What the task requires: Retype the entries in full.

(Skeletal landmark data)
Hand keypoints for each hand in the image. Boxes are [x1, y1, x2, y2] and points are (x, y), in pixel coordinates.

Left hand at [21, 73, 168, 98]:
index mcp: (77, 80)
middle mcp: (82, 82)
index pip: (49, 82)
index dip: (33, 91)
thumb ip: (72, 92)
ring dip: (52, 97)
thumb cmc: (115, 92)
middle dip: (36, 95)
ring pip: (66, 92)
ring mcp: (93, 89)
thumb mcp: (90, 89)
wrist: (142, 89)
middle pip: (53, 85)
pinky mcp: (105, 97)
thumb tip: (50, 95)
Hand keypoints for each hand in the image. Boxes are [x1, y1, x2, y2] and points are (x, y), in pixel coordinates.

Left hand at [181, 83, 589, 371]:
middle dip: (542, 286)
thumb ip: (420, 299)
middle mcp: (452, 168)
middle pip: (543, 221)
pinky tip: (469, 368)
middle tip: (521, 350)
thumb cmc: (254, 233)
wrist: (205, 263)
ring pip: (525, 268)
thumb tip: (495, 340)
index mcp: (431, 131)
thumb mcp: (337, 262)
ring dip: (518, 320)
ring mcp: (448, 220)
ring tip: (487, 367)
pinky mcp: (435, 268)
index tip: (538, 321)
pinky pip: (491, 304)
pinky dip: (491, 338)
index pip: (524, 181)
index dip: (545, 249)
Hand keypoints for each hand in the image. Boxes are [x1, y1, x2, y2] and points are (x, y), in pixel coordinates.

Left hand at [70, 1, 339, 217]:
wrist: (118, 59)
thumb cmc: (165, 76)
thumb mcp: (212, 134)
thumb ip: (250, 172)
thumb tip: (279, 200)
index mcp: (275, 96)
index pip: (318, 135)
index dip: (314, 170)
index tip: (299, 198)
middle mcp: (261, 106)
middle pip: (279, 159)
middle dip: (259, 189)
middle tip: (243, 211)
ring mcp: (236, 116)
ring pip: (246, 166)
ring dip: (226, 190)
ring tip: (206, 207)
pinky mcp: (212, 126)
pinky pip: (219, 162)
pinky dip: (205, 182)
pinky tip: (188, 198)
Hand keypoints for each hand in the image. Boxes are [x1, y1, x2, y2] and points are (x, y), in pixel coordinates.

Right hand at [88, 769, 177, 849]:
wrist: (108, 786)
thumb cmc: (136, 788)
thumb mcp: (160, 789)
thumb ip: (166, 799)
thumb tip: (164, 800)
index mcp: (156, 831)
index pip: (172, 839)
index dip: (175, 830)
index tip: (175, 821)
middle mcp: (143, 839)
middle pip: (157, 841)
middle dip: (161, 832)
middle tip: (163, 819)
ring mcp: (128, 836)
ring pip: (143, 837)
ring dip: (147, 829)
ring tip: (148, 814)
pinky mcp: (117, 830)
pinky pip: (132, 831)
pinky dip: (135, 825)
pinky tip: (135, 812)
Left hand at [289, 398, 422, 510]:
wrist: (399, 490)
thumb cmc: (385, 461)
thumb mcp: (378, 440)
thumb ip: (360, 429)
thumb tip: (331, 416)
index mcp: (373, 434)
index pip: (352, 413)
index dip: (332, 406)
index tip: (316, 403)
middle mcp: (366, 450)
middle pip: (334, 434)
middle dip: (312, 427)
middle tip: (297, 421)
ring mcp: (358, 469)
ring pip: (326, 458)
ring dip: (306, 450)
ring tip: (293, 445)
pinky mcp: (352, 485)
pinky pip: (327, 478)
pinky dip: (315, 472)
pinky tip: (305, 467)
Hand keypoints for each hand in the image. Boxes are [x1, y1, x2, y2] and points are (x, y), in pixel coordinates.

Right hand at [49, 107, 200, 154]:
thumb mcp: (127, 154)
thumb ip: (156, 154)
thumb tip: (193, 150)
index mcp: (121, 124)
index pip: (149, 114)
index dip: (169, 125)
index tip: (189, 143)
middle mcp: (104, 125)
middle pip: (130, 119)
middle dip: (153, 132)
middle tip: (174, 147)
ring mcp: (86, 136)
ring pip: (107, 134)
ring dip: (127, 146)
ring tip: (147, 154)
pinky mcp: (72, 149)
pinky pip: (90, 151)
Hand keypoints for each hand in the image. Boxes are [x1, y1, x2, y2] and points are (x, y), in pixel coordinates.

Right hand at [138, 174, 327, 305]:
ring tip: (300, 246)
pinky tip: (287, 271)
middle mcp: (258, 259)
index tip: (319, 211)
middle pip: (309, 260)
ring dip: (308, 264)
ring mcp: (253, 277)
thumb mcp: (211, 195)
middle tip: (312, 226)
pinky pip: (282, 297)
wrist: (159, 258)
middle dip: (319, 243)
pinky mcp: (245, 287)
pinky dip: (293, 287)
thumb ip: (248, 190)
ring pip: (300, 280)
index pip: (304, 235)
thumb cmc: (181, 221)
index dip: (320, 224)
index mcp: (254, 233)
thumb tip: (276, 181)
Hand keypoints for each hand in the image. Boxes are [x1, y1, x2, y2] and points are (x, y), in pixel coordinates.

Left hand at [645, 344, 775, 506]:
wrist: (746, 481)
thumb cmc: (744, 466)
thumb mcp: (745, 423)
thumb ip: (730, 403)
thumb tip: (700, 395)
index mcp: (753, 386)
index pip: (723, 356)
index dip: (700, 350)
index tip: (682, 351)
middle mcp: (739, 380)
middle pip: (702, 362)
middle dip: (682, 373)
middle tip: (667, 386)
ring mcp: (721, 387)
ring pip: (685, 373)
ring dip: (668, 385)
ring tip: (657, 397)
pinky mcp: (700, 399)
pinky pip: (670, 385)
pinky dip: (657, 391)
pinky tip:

Reply:
Hand keypoints for each hand in the image. Boxes are [x1, y1, x2, y2] and points are (x, y), in pixel coordinates.

Left hand at [21, 73, 168, 98]:
index mcp: (77, 80)
middle mcp: (82, 82)
index pip: (49, 82)
index dip: (33, 91)
thumb ip: (72, 92)
ring dip: (52, 97)
thumb cmc: (115, 92)
middle dip: (36, 95)
ring pip: (66, 92)
ring mcp: (93, 89)
thumb mcp: (90, 89)
wrist: (142, 89)
middle pip: (53, 85)
pinky mcp: (105, 97)
thumb tip: (50, 95)
Hand keypoints for each hand in the image. Boxes are [x1, y1, x2, y2] and points are (x, y), in pixel coordinates.

Left hand at [181, 83, 589, 371]:
middle dip: (542, 286)
thumb ip: (420, 299)
middle mcp: (452, 168)
middle pip: (543, 221)
pinky tip: (469, 368)
middle tip: (521, 350)
thumb cmc: (254, 233)
wrist: (205, 263)
ring pip: (525, 268)
thumb tip: (495, 340)
index mcp: (431, 131)
thumb mcp: (337, 262)
ring dip: (518, 320)
ring mcp: (448, 220)
ring tip: (487, 367)
pinky mcp: (435, 268)
index tip: (538, 321)
pinky pip: (491, 304)
pinky dip: (491, 338)
index pip: (524, 181)
index dip: (545, 249)
Hand keypoints for each hand in the image. Boxes are [x1, y1, x2, y2] and points are (x, y), in pixel coordinates.

Left hand at [70, 1, 339, 217]:
wrist: (118, 59)
thumb cmc: (165, 76)
thumb mcp: (212, 134)
thumb ip: (250, 172)
thumb tip: (279, 200)
index mcp: (275, 96)
index pip: (318, 135)
index dip: (314, 170)
index tip: (299, 198)
middle mcp: (261, 106)
middle pip: (279, 159)
middle dip: (259, 189)
middle tip: (243, 211)
ring mcp: (236, 116)
ring pip: (246, 166)
ring dip: (226, 190)
ring tip: (206, 207)
pinky mcp: (212, 126)
pinky pip: (219, 162)
pinky dip: (205, 182)
pinky tip: (188, 198)
Hand keypoints for each hand in the image. Boxes are [x1, y1, x2, y2] and points are (x, y), in pixel coordinates.

Right hand at [88, 769, 177, 849]:
wrist: (108, 786)
thumb cmc: (136, 788)
thumb mcp: (160, 789)
thumb ip: (166, 799)
thumb tip: (164, 800)
index mcp: (156, 831)
index pip: (172, 839)
index dip: (175, 830)
index tip: (175, 821)
middle mcp: (143, 839)
middle pip: (157, 841)
middle dip: (161, 832)
middle tip: (163, 819)
ring mcp: (128, 836)
ring pip: (143, 837)
ring dip: (147, 829)
ring tip: (148, 814)
pinky mcp: (117, 830)
pinky pip: (132, 831)
pinky dip: (135, 825)
pinky tip: (135, 812)
Left hand at [289, 398, 422, 510]:
wrist: (399, 490)
thumb cmc: (385, 461)
thumb mcp: (378, 440)
thumb ip: (360, 429)
thumb tip: (331, 416)
index mcp: (373, 434)
index pip: (352, 413)
index dip: (332, 406)
index tip: (316, 403)
middle mcp: (366, 450)
middle pip: (334, 434)
middle dip: (312, 427)
middle tip: (297, 421)
ring mcp: (358, 469)
ring pip: (326, 458)
ring dip: (306, 450)
ring tip: (293, 445)
pinky mcp: (352, 485)
pinky pip: (327, 478)
pinky dip: (315, 472)
pinky tip: (305, 467)
Hand keypoints for each hand in the image. Boxes are [x1, y1, x2, y2] and points are (x, y), in pixel coordinates.

Right hand at [49, 107, 200, 154]:
thumb mcp: (127, 154)
thumb ip: (156, 154)
thumb tip: (193, 150)
index mcp: (121, 124)
index pip: (149, 114)
index dip: (169, 125)
index tip: (189, 143)
middle mcp: (104, 125)
middle pip: (130, 119)
middle dip: (153, 132)
middle tip: (174, 147)
ring mcp: (86, 136)
ring pip: (107, 134)
ring dip: (127, 146)
ring tip: (147, 154)
pinky mcp: (72, 149)
pinky pip: (90, 151)
Hand keypoints for each hand in the image. Boxes are [x1, y1, x2, y2] and points are (x, y), in pixel coordinates.

Right hand at [138, 174, 327, 305]:
ring tip: (300, 246)
pinky tip: (287, 271)
middle mcp: (258, 259)
index tip: (319, 211)
middle pip: (309, 260)
ring dip: (308, 264)
ring mcp: (253, 277)
thumb mcp: (211, 195)
middle tip: (312, 226)
pinky pip: (282, 297)
wrist: (159, 258)
middle dip: (319, 243)
pinky mcp: (245, 287)
pinky dip: (293, 287)
thumb ip: (248, 190)
ring pip: (300, 280)
index pip: (304, 235)
thumb cmc: (181, 221)
index dip: (320, 224)
index mcp: (254, 233)
thumb tip: (276, 181)
Hand keypoints for each hand in the image. Boxes are [x1, y1, x2, y2] and points are (x, y), in pixel coordinates.

Left hand at [645, 344, 775, 506]:
wrist: (746, 481)
thumb cmc: (744, 466)
thumb mcp: (745, 423)
thumb ip: (730, 403)
thumb tip: (700, 395)
index mcp: (753, 386)
index pip: (723, 356)
index dip: (700, 350)
index tip: (682, 351)
middle mcp: (739, 380)
middle pip: (702, 362)
middle dip: (682, 373)
middle tip: (667, 386)
ring mcp: (721, 387)
ring pip: (685, 373)
ring dip: (668, 385)
ring tip: (657, 397)
pinky mcp: (700, 399)
pinky pip: (670, 385)
pinky dip: (657, 391)
pinky tip:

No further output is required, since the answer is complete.